Instructions to follow:
All lines below must be repeated exactly, with the pictures omitted.

Data extracted from a collection:
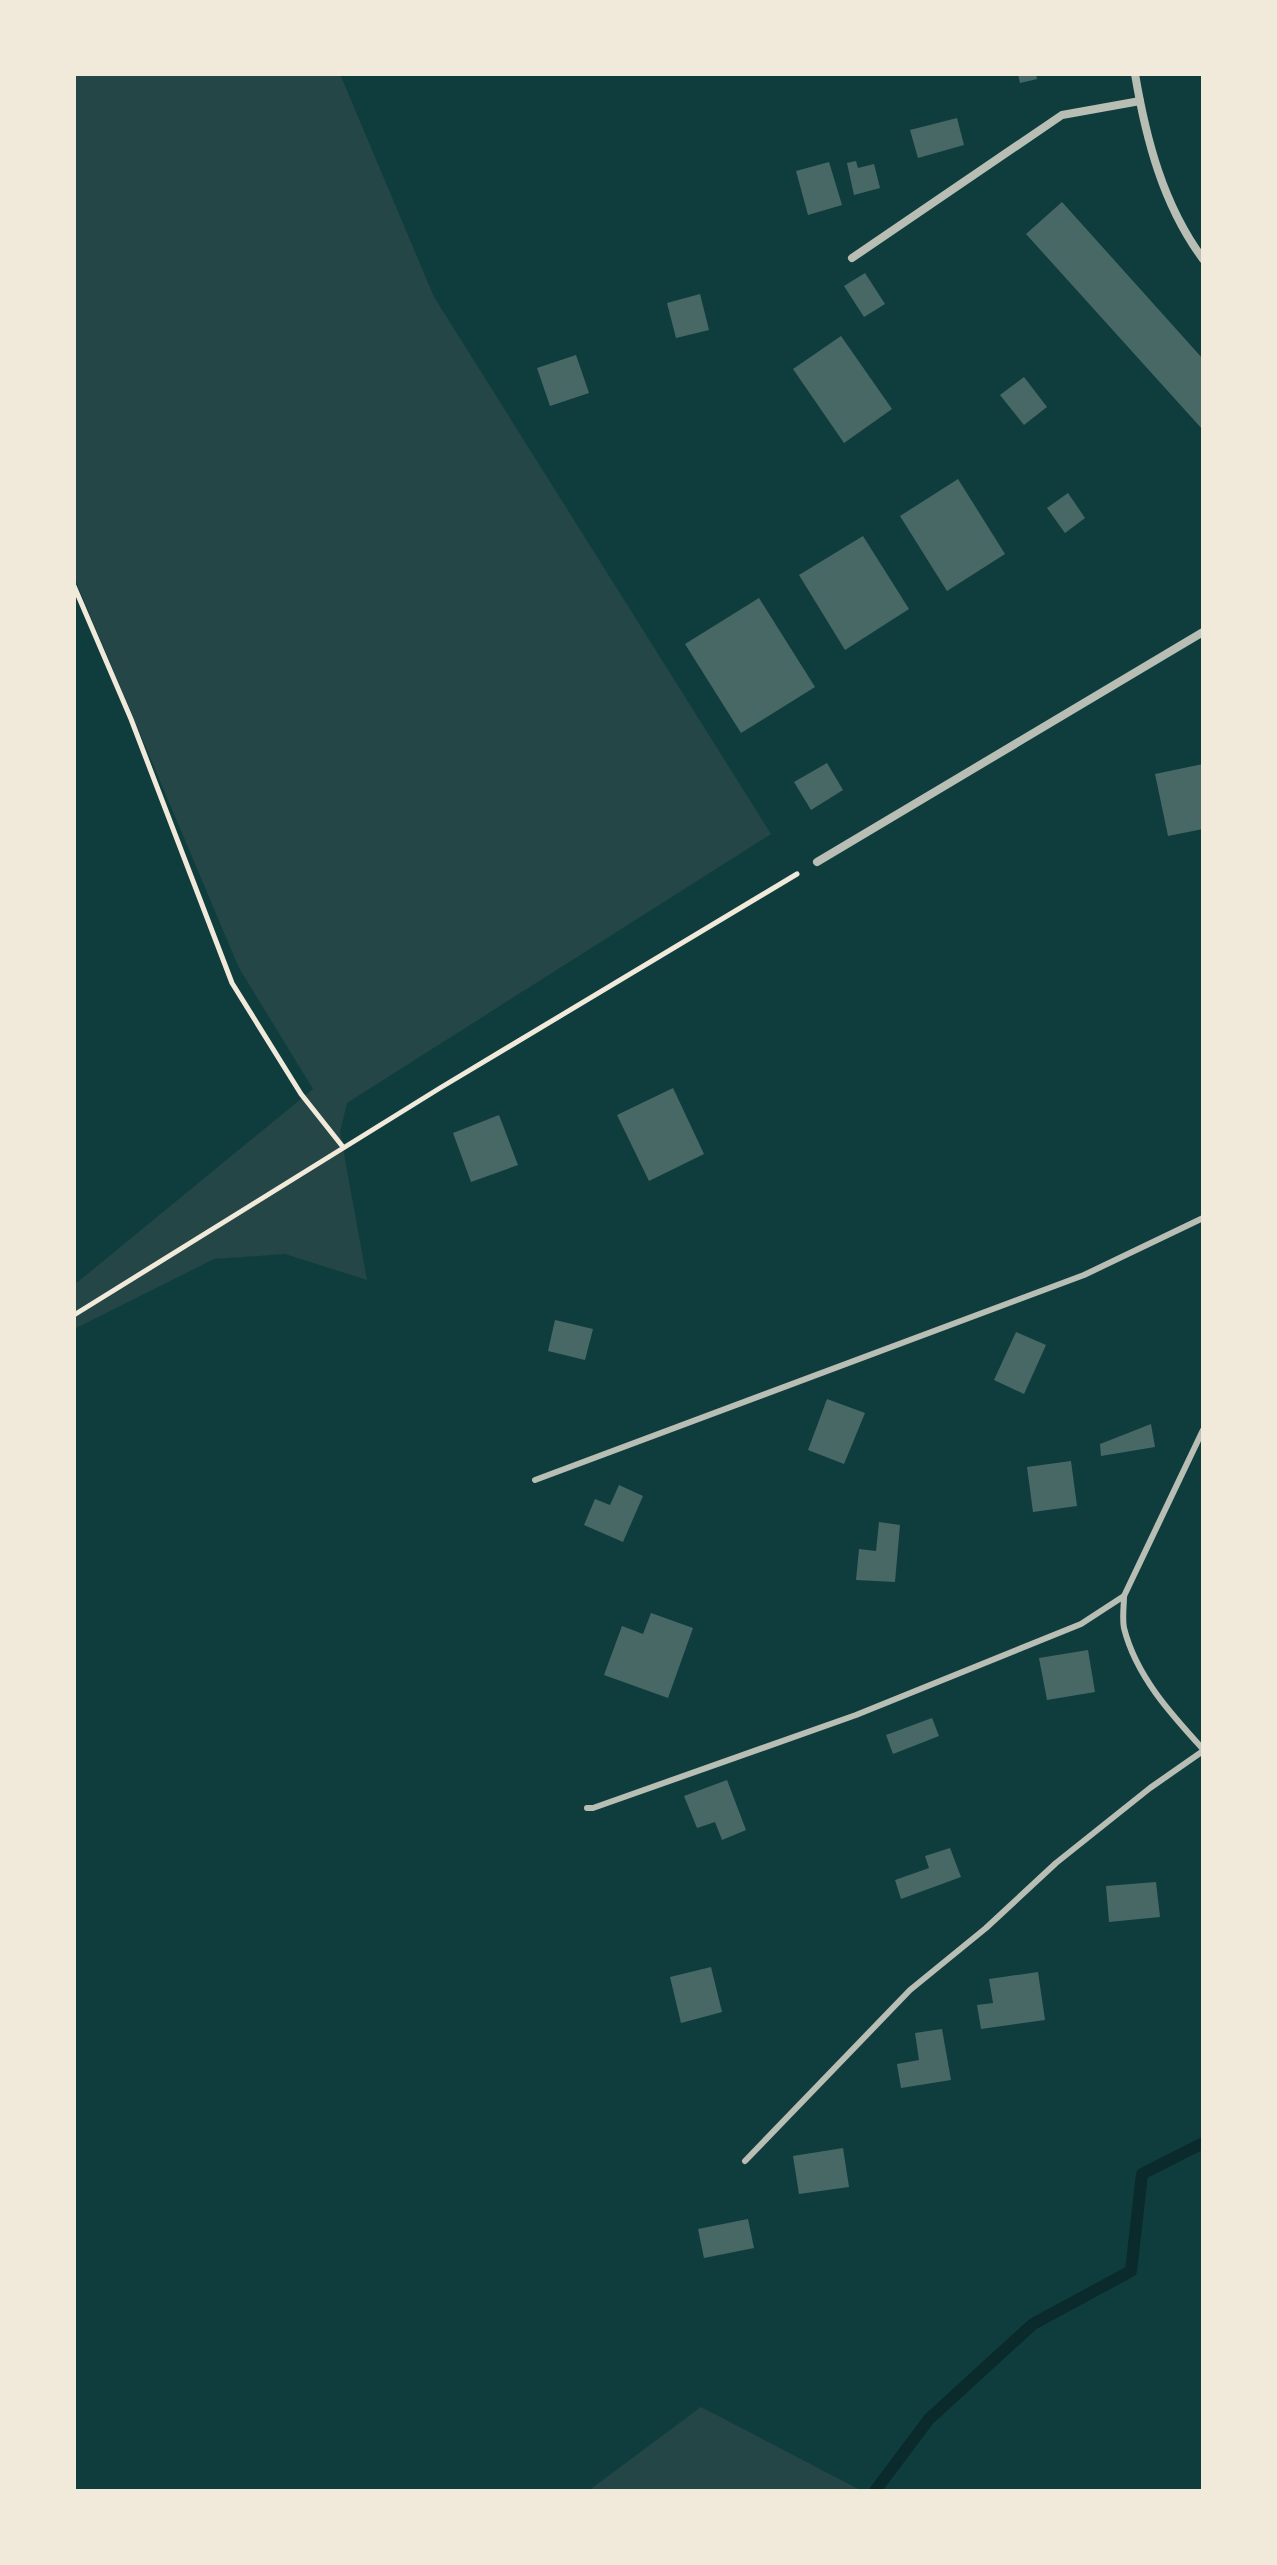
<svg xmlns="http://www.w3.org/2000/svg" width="1277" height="2565" viewBox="0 0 1277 2565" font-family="'Varela Round',sans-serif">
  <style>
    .green { fill: #244646 }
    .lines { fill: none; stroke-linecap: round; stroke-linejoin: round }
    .stream { stroke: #0a2a2b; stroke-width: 12 }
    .building { fill: #486865 }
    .path { stroke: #f1e9da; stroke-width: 5 }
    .service { stroke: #b8beb3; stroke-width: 6 }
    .minor { stroke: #b8beb3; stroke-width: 8 }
  </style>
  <rect width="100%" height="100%" fill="#0f3d3e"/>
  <g class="green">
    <polygon points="74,74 340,74 434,297 771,834 347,1103 340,1132 367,1280 285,1254 214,1259 74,1329 74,1285 313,1089 239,968 74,577"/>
    <polygon points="701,2407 862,2491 588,2491"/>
  </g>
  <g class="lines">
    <polyline class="stream" points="875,2491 929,2419 1033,2324 1131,2271 1142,2174 1203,2143"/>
  </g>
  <g class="building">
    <polygon points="1018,74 1036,74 1037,79 1020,83"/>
    <polygon points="957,118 964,145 918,158 910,130"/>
    <polygon points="856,161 858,168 874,164 880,188 854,195 847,163"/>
    <polygon points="829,162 842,205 808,215 796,171"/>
    <polygon points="1062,202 1203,359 1203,430 1026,234"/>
    <polygon points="865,273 885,304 864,317 844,286"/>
    <polygon points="700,294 709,330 676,338 667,303"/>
    <polygon points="841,336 892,409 844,443 793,369"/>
    <polygon points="576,355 589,393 550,406 537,368"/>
    <polygon points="1024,377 1047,407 1024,425 1000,395"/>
    <polygon points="958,479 1005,554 947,591 900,516"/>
    <polygon points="1068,493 1085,518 1065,533 1047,508"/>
    <polygon points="863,536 909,609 845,650 799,575"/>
    <polygon points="759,598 815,687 741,733 685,644"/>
    <polygon points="827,763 843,790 811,810 794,782"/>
    <polygon points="1203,764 1203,829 1168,836 1155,774"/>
    <polygon points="673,1088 704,1154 649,1181 617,1115"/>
    <polygon points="499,1115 518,1165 471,1182 453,1133"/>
    <polygon points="555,1320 593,1329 585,1360 548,1351"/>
    <polygon points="1016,1332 1046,1345 1024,1394 994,1380"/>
    <polygon points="827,1399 865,1413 844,1464 808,1450"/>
    <polygon points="1151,1424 1155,1447 1101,1456 1100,1444"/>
    <polygon points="1071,1461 1077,1506 1033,1512 1027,1467"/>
    <polygon points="619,1485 643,1496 623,1542 584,1525 595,1499 610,1505"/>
    <polygon points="879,1522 900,1525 895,1582 856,1580 859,1549 876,1551"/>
    <polygon points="651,1613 693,1628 668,1698 604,1675 622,1626 643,1634"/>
    <polygon points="1088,1650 1095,1692 1047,1700 1039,1658"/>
    <polygon points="932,1718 939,1736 893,1754 886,1735"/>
    <polygon points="727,1780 746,1830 722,1840 715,1822 697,1828 684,1796"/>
    <polygon points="950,1848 961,1877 901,1899 895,1880 929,1868 925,1856"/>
    <polygon points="1156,1882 1160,1917 1109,1922 1106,1886"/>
    <polygon points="711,1967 722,2012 681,2023 670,1977"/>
    <polygon points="1038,1972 1045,2020 981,2029 977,2005 993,2003 989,1979"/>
    <polygon points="942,2029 951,2080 901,2088 897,2064 919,2060 915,2033"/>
    <polygon points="843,2148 849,2187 799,2194 793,2156"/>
    <polygon points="748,2219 754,2248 704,2258 698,2229"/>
  </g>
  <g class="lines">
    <g class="path">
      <polyline points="74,586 131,719 232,983 301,1094 343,1147"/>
      <polyline points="74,1315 440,1088 797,874"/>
    </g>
    <g class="service">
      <path d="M1203,1430L1124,1596C1124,1606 1122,1618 1124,1628C1136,1676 1171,1714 1203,1749"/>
      <polyline points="535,1480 1084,1275 1203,1218"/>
      <polyline points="587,1808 593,1808 856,1715 1081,1624 1124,1596"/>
      <polyline points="745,2161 910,1990 986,1928 1056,1863 1150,1788 1203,1751"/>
    </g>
    <g class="minor">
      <path d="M1135,74C1146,139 1163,205 1203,259"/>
      <polyline points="852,258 1062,115 1140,101"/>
      <polyline points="817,862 1203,632"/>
    </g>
  </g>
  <rect width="1277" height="2565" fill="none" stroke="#f1e9da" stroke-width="152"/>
</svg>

Response to this task:
<svg xmlns="http://www.w3.org/2000/svg" width="1277" height="2565" viewBox="0 0 1277 2565" font-family="'Varela Round',sans-serif">
  <style>
    .green { fill: #244646 }
    .lines { fill: none; stroke-linecap: round; stroke-linejoin: round }
    .stream { stroke: #0a2a2b; stroke-width: 12 }
    .building { fill: #486865 }
    .path { stroke: #f1e9da; stroke-width: 5 }
    .service { stroke: #b8beb3; stroke-width: 6 }
    .minor { stroke: #b8beb3; stroke-width: 8 }
  </style>
  <rect width="100%" height="100%" fill="#0f3d3e"/>
  <g class="green">
    <polygon points="74,74 340,74 434,297 771,834 347,1103 340,1132 367,1280 285,1254 214,1259 74,1329 74,1285 313,1089 239,968 74,577"/>
    <polygon points="701,2407 862,2491 588,2491"/>
  </g>
  <g class="lines">
    <polyline class="stream" points="875,2491 929,2419 1033,2324 1131,2271 1142,2174 1203,2143"/>
  </g>
  <g class="building">
    <polygon points="1018,74 1036,74 1037,79 1020,83"/>
    <polygon points="957,118 964,145 918,158 910,130"/>
    <polygon points="856,161 858,168 874,164 880,188 854,195 847,163"/>
    <polygon points="829,162 842,205 808,215 796,171"/>
    <polygon points="1062,202 1203,359 1203,430 1026,234"/>
    <polygon points="865,273 885,304 864,317 844,286"/>
    <polygon points="700,294 709,330 676,338 667,303"/>
    <polygon points="841,336 892,409 844,443 793,369"/>
    <polygon points="576,355 589,393 550,406 537,368"/>
    <polygon points="1024,377 1047,407 1024,425 1000,395"/>
    <polygon points="958,479 1005,554 947,591 900,516"/>
    <polygon points="1068,493 1085,518 1065,533 1047,508"/>
    <polygon points="863,536 909,609 845,650 799,575"/>
    <polygon points="759,598 815,687 741,733 685,644"/>
    <polygon points="827,763 843,790 811,810 794,782"/>
    <polygon points="1203,764 1203,829 1168,836 1155,774"/>
    <polygon points="673,1088 704,1154 649,1181 617,1115"/>
    <polygon points="499,1115 518,1165 471,1182 453,1133"/>
    <polygon points="555,1320 593,1329 585,1360 548,1351"/>
    <polygon points="1016,1332 1046,1345 1024,1394 994,1380"/>
    <polygon points="827,1399 865,1413 844,1464 808,1450"/>
    <polygon points="1151,1424 1155,1447 1101,1456 1100,1444"/>
    <polygon points="1071,1461 1077,1506 1033,1512 1027,1467"/>
    <polygon points="619,1485 643,1496 623,1542 584,1525 595,1499 610,1505"/>
    <polygon points="879,1522 900,1525 895,1582 856,1580 859,1549 876,1551"/>
    <polygon points="651,1613 693,1628 668,1698 604,1675 622,1626 643,1634"/>
    <polygon points="1088,1650 1095,1692 1047,1700 1039,1658"/>
    <polygon points="932,1718 939,1736 893,1754 886,1735"/>
    <polygon points="727,1780 746,1830 722,1840 715,1822 697,1828 684,1796"/>
    <polygon points="950,1848 961,1877 901,1899 895,1880 929,1868 925,1856"/>
    <polygon points="1156,1882 1160,1917 1109,1922 1106,1886"/>
    <polygon points="711,1967 722,2012 681,2023 670,1977"/>
    <polygon points="1038,1972 1045,2020 981,2029 977,2005 993,2003 989,1979"/>
    <polygon points="942,2029 951,2080 901,2088 897,2064 919,2060 915,2033"/>
    <polygon points="843,2148 849,2187 799,2194 793,2156"/>
    <polygon points="748,2219 754,2248 704,2258 698,2229"/>
  </g>
  <g class="lines">
    <g class="path">
      <polyline points="74,586 131,719 232,983 301,1094 343,1147"/>
      <polyline points="74,1315 440,1088 797,874"/>
    </g>
    <g class="service">
      <path d="M1203,1430L1124,1596C1124,1606 1122,1618 1124,1628C1136,1676 1171,1714 1203,1749"/>
      <polyline points="535,1480 1084,1275 1203,1218"/>
      <polyline points="587,1808 593,1808 856,1715 1081,1624 1124,1596"/>
      <polyline points="745,2161 910,1990 986,1928 1056,1863 1150,1788 1203,1751"/>
    </g>
    <g class="minor">
      <path d="M1135,74C1146,139 1163,205 1203,259"/>
      <polyline points="852,258 1062,115 1140,101"/>
      <polyline points="817,862 1203,632"/>
    </g>
  </g>
  <rect width="1277" height="2565" fill="none" stroke="#f1e9da" stroke-width="152"/>
</svg>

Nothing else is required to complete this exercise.